** Opening Task data block **

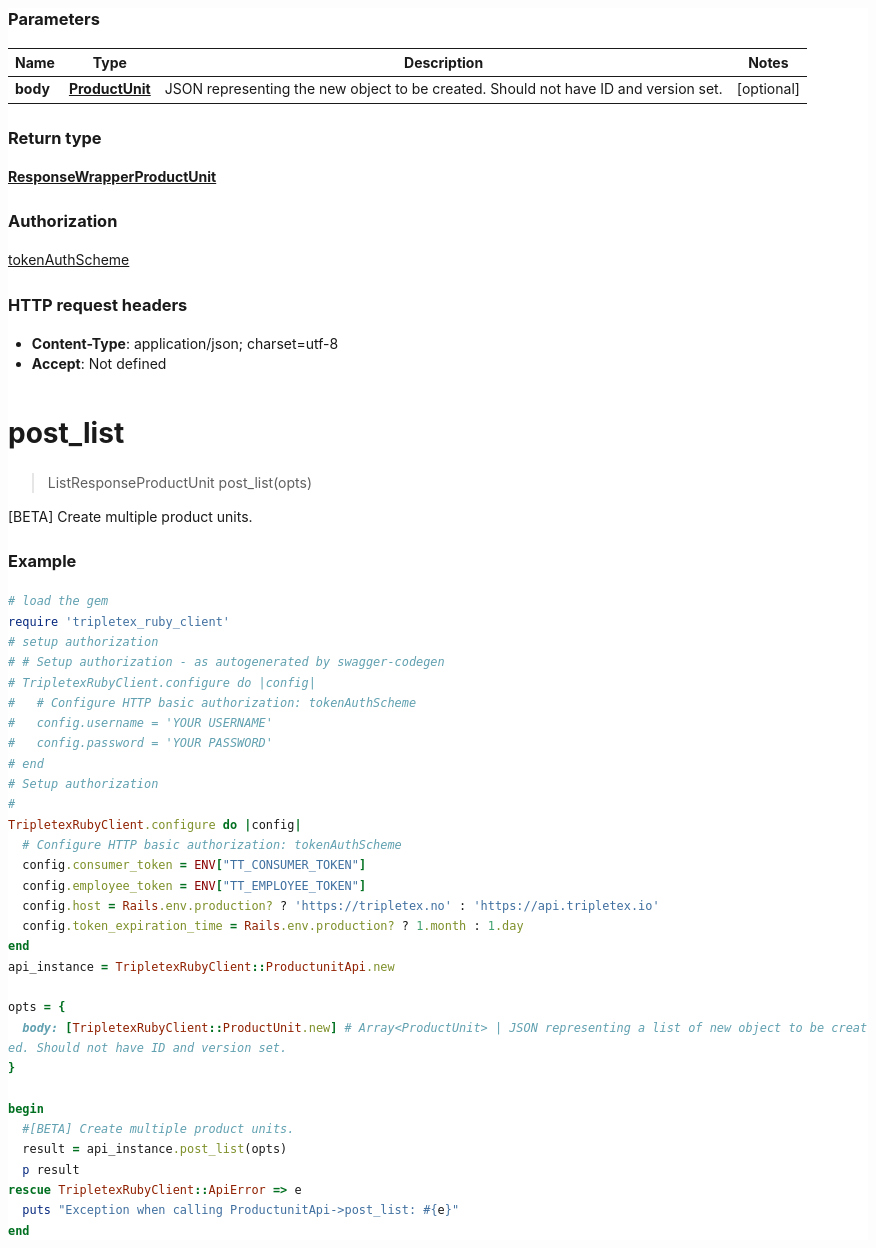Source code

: ### Parameters

Name | Type | Description  | Notes
------------- | ------------- | ------------- | -------------
 **body** | [**ProductUnit**](ProductUnit.md)| JSON representing the new object to be created. Should not have ID and version set. | [optional] 

### Return type

[**ResponseWrapperProductUnit**](ResponseWrapperProductUnit.md)

### Authorization

[tokenAuthScheme](../README.md#tokenAuthScheme)

### HTTP request headers

 - **Content-Type**: application/json; charset=utf-8
 - **Accept**: Not defined



# **post_list**
> ListResponseProductUnit post_list(opts)

[BETA] Create multiple product units.



### Example
```ruby
# load the gem
require 'tripletex_ruby_client'
# setup authorization
# # Setup authorization - as autogenerated by swagger-codegen
# TripletexRubyClient.configure do |config|
#   # Configure HTTP basic authorization: tokenAuthScheme
#   config.username = 'YOUR USERNAME'
#   config.password = 'YOUR PASSWORD'
# end
# Setup authorization
# 
TripletexRubyClient.configure do |config|
  # Configure HTTP basic authorization: tokenAuthScheme
  config.consumer_token = ENV["TT_CONSUMER_TOKEN"]
  config.employee_token = ENV["TT_EMPLOYEE_TOKEN"]
  config.host = Rails.env.production? ? 'https://tripletex.no' : 'https://api.tripletex.io'
  config.token_expiration_time = Rails.env.production? ? 1.month : 1.day
end
api_instance = TripletexRubyClient::ProductunitApi.new

opts = { 
  body: [TripletexRubyClient::ProductUnit.new] # Array<ProductUnit> | JSON representing a list of new object to be created. Should not have ID and version set.
}

begin
  #[BETA] Create multiple product units.
  result = api_instance.post_list(opts)
  p result
rescue TripletexRubyClient::ApiError => e
  puts "Exception when calling ProductunitApi->post_list: #{e}"
end
```
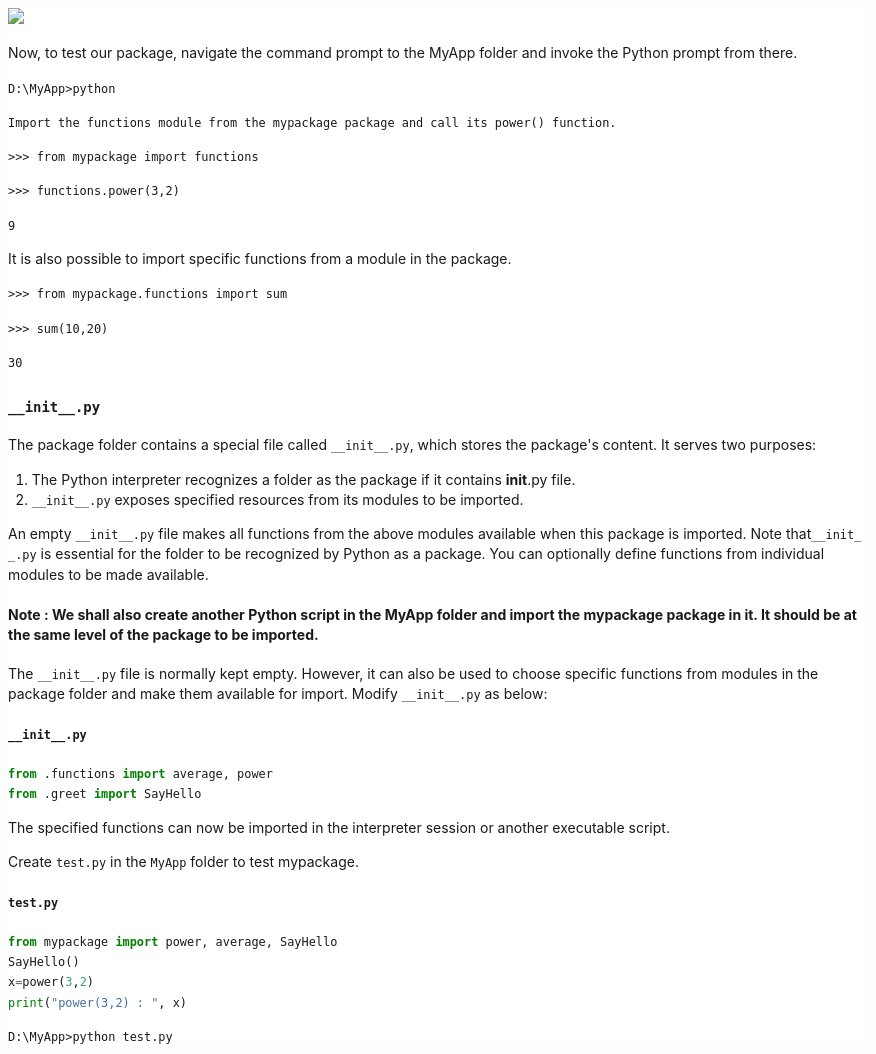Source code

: <img src="https://www.tutorialsteacher.com/Content/images/python/package.png" >

Now, to test our package, navigate the command prompt to the MyApp folder and invoke the Python prompt from there.

`D:\MyApp>python`

`Import the functions module from the mypackage package and call its power() function.`

`>>> from mypackage import functions`

`>>> functions.power(3,2)` 

`9`

It is also possible to import specific functions from a module in the package.

`>>> from mypackage.functions import sum`

`>>> sum(10,20)`

`30`

### `__init__.py`

The package folder contains a special file called `__init__.py`, which stores the package's content. It serves two purposes:

1. The Python interpreter recognizes a folder as the package if it contains __init__.py file.
2. `__init__.py` exposes specified resources from its modules to be imported.

An empty `__init__.py` file makes all functions from the above modules available when this package is imported. Note that`__init__.py` is essential for the folder to be recognized by Python as a package. You can optionally define functions from individual modules to be made available.

#### Note : We shall also create another Python script in the MyApp folder and import the mypackage package in it. It should be at the same level of the package to be imported.

The `__init__.py` file is normally kept empty. However, it can also be used to choose specific functions from modules in the package folder and make them available for import. Modify `__init__.py` as below:


#### `__init__.py`
```python
from .functions import average, power
from .greet import SayHello
```


The specified functions can now be imported in the interpreter session or another executable script.

Create `test.py` in the `MyApp` folder to test mypackage.

#### `test.py`
```python
from mypackage import power, average, SayHello
SayHello()
x=power(3,2)
print("power(3,2) : ", x)
```
`D:\MyApp>python test.py`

** Closing Task data block **

Take the lines from the first line of the entries through the line with "- **Content-Type**: application/json;", inclusive, and give them again exactly, minus any pictures.

Source code

: ### Parameters

Name | Type | Description  | Notes
------------- | ------------- | ------------- | -------------
 **body** | [**ProductUnit**](ProductUnit.md)| JSON representing the new object to be created. Should not have ID and version set. | [optional] 

### Return type

[**ResponseWrapperProductUnit**](ResponseWrapperProductUnit.md)

### Authorization

[tokenAuthScheme](../README.md#tokenAuthScheme)

### HTTP request headers

 - **Content-Type**: application/json; charset=utf-8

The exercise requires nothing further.